# Document Classification Testo
Attempt to classify biomedical PubMed articles from [kaggle](https://www.kaggle.com/datasets/owaiskhan9654/pubmed-multilabel-text-classification?resource=download). [covid 19 data](https://www.kaggle.com/datasets/datatattle/covid-19-nlp-text-classification)

The approach will be as such:
* create document embeddings using `gensim.doc2vec`
    * `doc2vec` needs a collection of collections of tokens
    * tokenizing our sample documents will require
        * stop words list
        * lowercased
        * split on whitespace and contractional punctuation
        * 
    * getting the stop words list requires creating our own
        * none of the default ones are great
        * use tfidf scores to find irrelevant tokens for the domain
        * scikit learn provides a convenient pipeline for this - just make sure to disable their stopwords
* train classifier with document embeddings and labels


In [None]:
from pathlib import Path

import pandas as pd

In [None]:
train_path = Path("data")/"Corona_NLP_train.csv"

train_df = pd.read_csv(train_path, encoding="latin1")
train_df.head(3)

In [None]:
documents = train_df["OriginalTweet"]

In [None]:
import gensim
from nltk.tokenize import TreebankWordTokenizer
from sklearn.feature_extraction.text import CountVectorizer

def get_stops(documents, max_df=0.75, min_df=1):
    tokenizer = TreebankWordTokenizer()

    # first, make the documents consist of regularized text
    # lowercase, split contractions, etc.
    # this will be deterministic regardless of document set
    documents = [" ".join(tokenizer.tokenize(doc)) for doc in documents]

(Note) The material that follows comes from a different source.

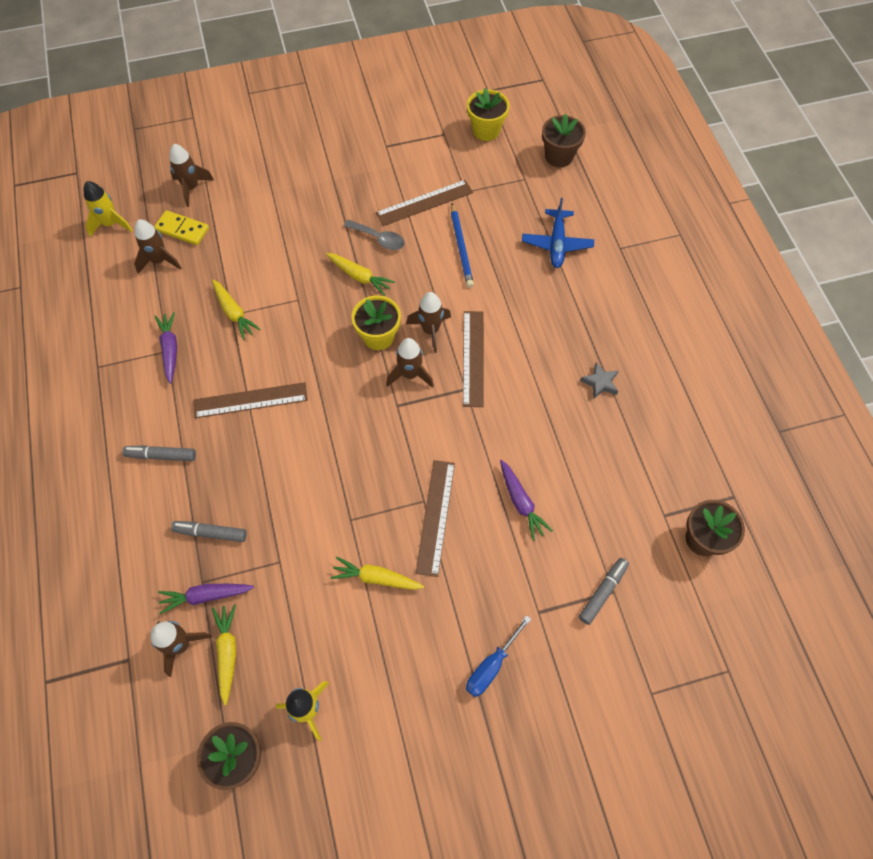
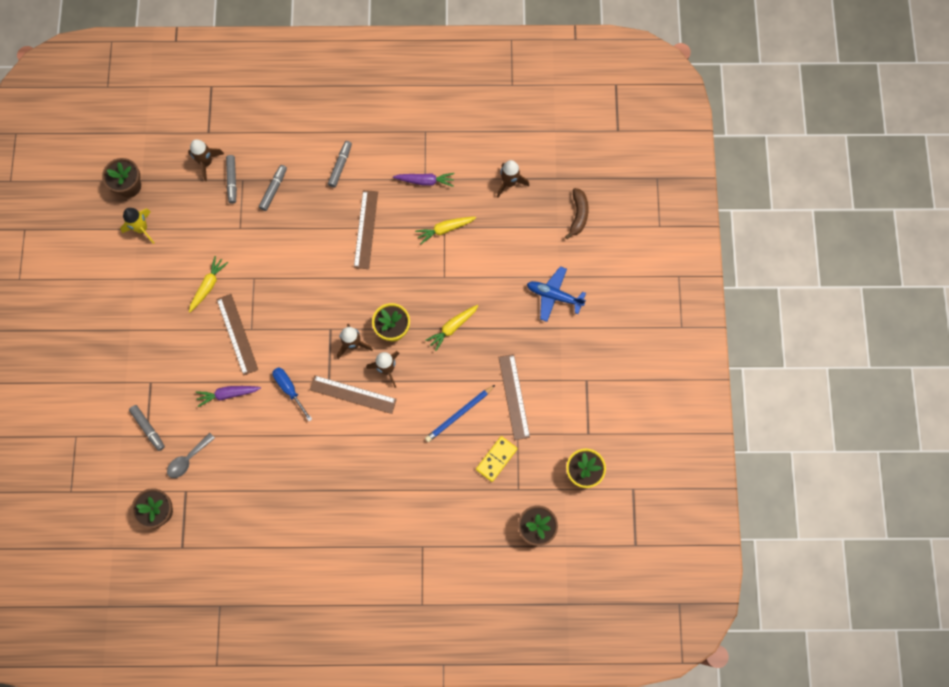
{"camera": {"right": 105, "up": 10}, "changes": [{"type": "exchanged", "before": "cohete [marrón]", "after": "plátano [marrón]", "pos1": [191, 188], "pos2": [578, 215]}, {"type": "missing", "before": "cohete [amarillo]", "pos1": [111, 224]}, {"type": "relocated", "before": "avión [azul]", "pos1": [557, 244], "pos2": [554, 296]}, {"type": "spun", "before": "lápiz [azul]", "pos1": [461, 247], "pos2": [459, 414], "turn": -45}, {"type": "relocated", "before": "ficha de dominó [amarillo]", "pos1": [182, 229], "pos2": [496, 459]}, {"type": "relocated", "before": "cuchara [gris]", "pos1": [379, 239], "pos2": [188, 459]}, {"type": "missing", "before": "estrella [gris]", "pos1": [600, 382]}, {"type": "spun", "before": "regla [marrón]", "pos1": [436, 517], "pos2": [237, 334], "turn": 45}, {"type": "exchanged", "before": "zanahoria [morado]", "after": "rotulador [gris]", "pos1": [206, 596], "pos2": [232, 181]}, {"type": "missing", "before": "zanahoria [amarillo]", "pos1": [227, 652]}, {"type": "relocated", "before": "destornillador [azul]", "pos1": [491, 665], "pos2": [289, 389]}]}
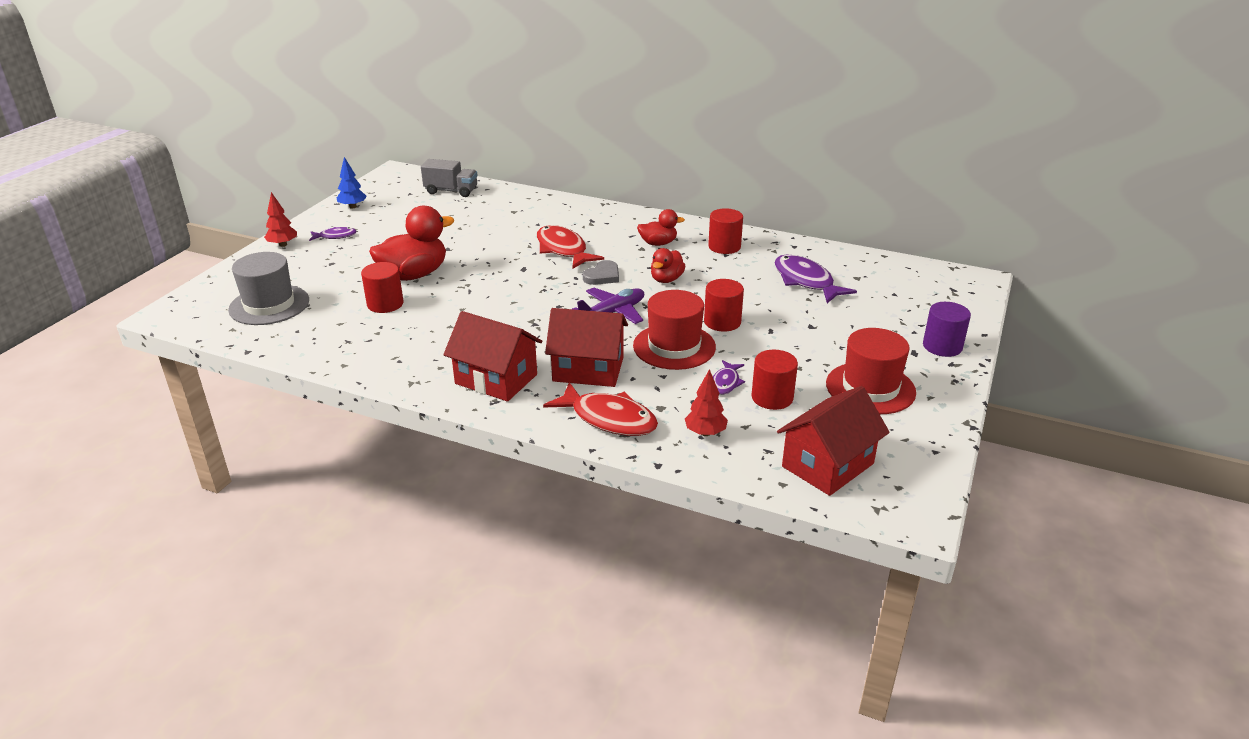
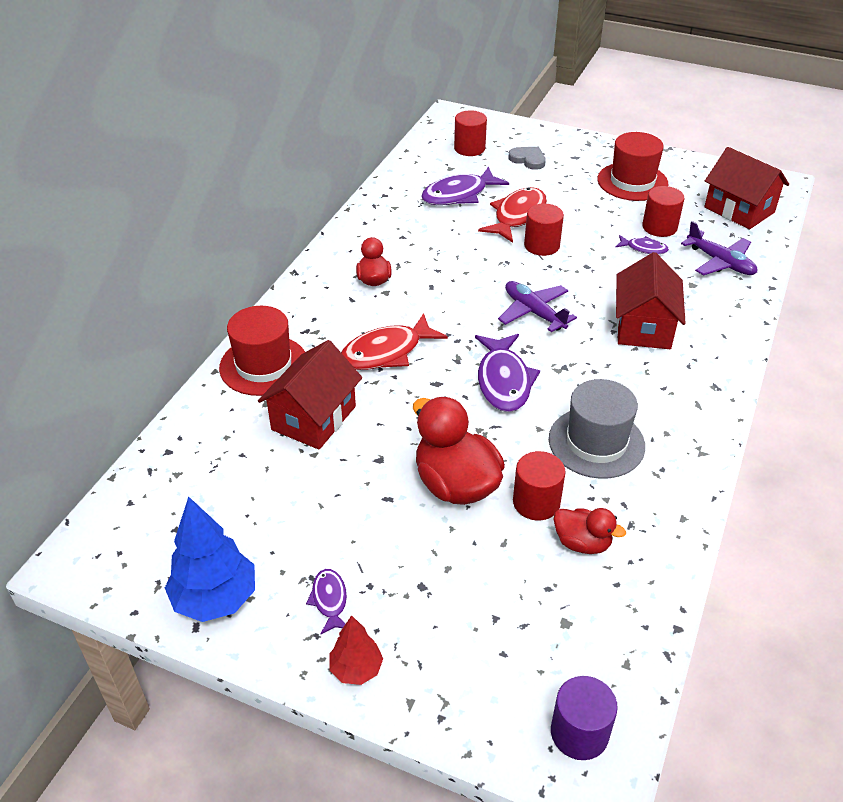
{"camera": {"right": -90, "up": 10}, "changes": [{"type": "size", "before": "árbol [azul]", "pos1": [353, 207], "pos2": [215, 599], "scale": 1.74}, {"type": "missing", "before": "camión [gris]", "pos1": [451, 191]}, {"type": "relocated", "before": "cilindro [rojo]", "pos1": [724, 247], "pos2": [469, 148]}, {"type": "relocated", "before": "pato [rojo]", "pos1": [666, 279], "pos2": [582, 543]}, {"type": "relocated", "before": "sombrero [gris]", "pos1": [269, 305], "pos2": [596, 442]}, {"type": "relocated", "before": "corazón [gris]", "pos1": [602, 276], "pos2": [528, 159]}, {"type": "relocated", "before": "sombrero [rojo]", "pos1": [674, 346], "pos2": [263, 365]}, {"type": "relocated", "before": "cilindro [morado]", "pos1": [942, 346], "pos2": [579, 733]}, {"type": "relocated", "before": "casa [rojo]", "pos1": [496, 379], "pos2": [314, 418]}, {"type": "exchanged", "before": "árbol [rojo]", "after": "avión [morado]", "pos1": [705, 433], "pos2": [720, 262]}, {"type": "relocated", "before": "pez [rojo]", "pos1": [609, 419], "pos2": [517, 216]}, {"type": "appeared", "after": "pez [morado]", "pos2": [503, 381]}]}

    # use count vectorizer to get stopwords set
    # i.e. words appearing in > 70% of documents or less than twice
    vectorizer = CountVectorizer(
        strip_accents="unicode",
        lowercase=True,
        stop_words=None,
        max_df=max_df,
        min_df=min_df,
    )
    vectorizer.fit(documents)
    return vectorizer.stop_words_


def tokenize_docs(documents, tokens_only=False, stops=set()):
    tokenizer = TreebankWordTokenizer()

    for i, doc in enumerate(documents):
        tokens = [token for token in tokenizer.tokenize(doc) if token not in stops]
        if tokens_only:
            yield tokens
        else:
            yield gensim.models.doc2vec.TaggedDocument(tokens, [i])

In [None]:
stops = get_stops(documents)

In [None]:
documents = list(tokenize_docs(documents, stops=stops))

In [None]:
model = gensim.models.doc2vec.Doc2Vec(vector_size=50, min_count=2, epochs=40)
model.build_vocab(documents)
model.train(documents, total_examples=model.corpus_count, epochs=model.epochs)

In [None]:
vecdocs = [model.infer_vector(doc.words) for doc in documents]

In [None]:
from sklearn.linear_model import SGDClassifier
from sklearn.model_selection import train_test_split

X  = vecdocs
y = train_df["Sentiment"]

X_train, X_test, y_train, y_test = train_test_split(X, y, test_size=0.33, random_state=8675309)

mod = SGDClassifier()
mod.fit(X_train, y_train)
mod.score(X_test, y_test)

The results of doing it on word2vec'd stuff is crap. What about just pure sklearn?

In [None]:
from sklearn.pipeline import make_pipeline
from sklearn.feature_extraction.text import TfidfTransformer

pipe = make_pipeline(CountVectorizer(),
                     TfidfTransformer(),
                     SGDClassifier(),
                    )

X, y = train_df["OriginalTweet"], train_df["Sentiment"]
X_train, X_test, y_train, y_test = train_test_split(X, y, test_size=0.33, random_state=8675309)

pipe.fit(X_train, y_train)
pipe.score(X_test, y_test)

The results are better. Don't really know why.